## TRY IT:
Please print these lines exactly, beginning at the line that contains "Mind giving me" and stopping after the last of the lines.
***** MATERIALS PROVIDED *****
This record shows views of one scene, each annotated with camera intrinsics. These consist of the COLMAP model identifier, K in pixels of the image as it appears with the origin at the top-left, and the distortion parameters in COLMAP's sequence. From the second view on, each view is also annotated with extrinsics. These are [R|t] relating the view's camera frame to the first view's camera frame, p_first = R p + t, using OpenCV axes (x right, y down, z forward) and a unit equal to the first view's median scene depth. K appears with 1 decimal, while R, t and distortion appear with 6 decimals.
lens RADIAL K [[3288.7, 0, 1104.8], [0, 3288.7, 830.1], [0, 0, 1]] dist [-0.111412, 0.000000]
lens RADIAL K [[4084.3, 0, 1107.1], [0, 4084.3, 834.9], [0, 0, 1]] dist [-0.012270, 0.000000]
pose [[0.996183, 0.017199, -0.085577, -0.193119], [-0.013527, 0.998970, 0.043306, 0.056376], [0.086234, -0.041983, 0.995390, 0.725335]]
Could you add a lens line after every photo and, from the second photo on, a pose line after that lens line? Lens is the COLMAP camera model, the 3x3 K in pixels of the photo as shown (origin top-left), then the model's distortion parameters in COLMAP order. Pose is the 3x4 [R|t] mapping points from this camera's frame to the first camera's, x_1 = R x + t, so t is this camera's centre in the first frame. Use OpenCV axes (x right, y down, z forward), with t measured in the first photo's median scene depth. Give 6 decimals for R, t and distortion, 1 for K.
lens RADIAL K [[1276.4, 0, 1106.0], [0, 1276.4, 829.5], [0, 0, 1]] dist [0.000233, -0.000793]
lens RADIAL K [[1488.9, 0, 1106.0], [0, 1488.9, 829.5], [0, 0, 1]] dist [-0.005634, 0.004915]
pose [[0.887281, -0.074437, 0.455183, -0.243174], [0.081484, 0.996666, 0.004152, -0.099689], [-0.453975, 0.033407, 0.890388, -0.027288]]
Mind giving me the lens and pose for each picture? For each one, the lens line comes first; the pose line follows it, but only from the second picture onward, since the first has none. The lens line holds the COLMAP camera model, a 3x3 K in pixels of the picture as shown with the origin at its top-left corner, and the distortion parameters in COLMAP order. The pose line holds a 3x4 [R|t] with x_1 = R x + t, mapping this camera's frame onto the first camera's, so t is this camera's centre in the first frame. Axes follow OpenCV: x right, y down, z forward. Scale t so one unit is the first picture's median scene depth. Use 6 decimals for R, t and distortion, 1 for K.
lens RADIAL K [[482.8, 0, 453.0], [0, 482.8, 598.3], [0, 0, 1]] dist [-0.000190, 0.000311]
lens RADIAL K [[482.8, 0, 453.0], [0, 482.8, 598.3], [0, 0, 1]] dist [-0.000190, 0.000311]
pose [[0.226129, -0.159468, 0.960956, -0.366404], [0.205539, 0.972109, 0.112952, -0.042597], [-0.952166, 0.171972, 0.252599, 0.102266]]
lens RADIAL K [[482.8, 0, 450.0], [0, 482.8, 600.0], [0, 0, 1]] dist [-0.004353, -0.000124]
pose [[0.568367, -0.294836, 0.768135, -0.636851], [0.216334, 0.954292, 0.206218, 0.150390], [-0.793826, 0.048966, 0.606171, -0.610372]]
*****
## THE ANSWER:
Mind giving me the lens and pose for each picture? For each one, the lens line comes first; the pose line follows it, but only from the second picture onward, since the first has none. The lens line holds the COLMAP camera model, a 3x3 K in pixels of the picture as shown with the origin at its top-left corner, and the distortion parameters in COLMAP order. The pose line holds a 3x4 [R|t] with x_1 = R x + t, mapping this camera's frame onto the first camera's, so t is this camera's centre in the first frame. Axes follow OpenCV: x right, y down, z forward. Scale t so one unit is the first picture's median scene depth. Use 6 decimals for R, t and distortion, 1 for K.
lens RADIAL K [[482.8, 0, 453.0], [0, 482.8, 598.3], [0, 0, 1]] dist [-0.000190, 0.000311]
lens RADIAL K [[482.8, 0, 453.0], [0, 482.8, 598.3], [0, 0, 1]] dist [-0.000190, 0.000311]
pose [[0.226129, -0.159468, 0.960956, -0.366404], [0.205539, 0.972109, 0.112952, -0.042597], [-0.952166, 0.171972, 0.252599, 0.102266]]
lens RADIAL K [[482.8, 0, 450.0], [0, 482.8, 600.0], [0, 0, 1]] dist [-0.004353, -0.000124]
pose [[0.568367, -0.294836, 0.768135, -0.636851], [0.216334, 0.954292, 0.206218, 0.150390], [-0.793826, 0.048966, 0.606171, -0.610372]]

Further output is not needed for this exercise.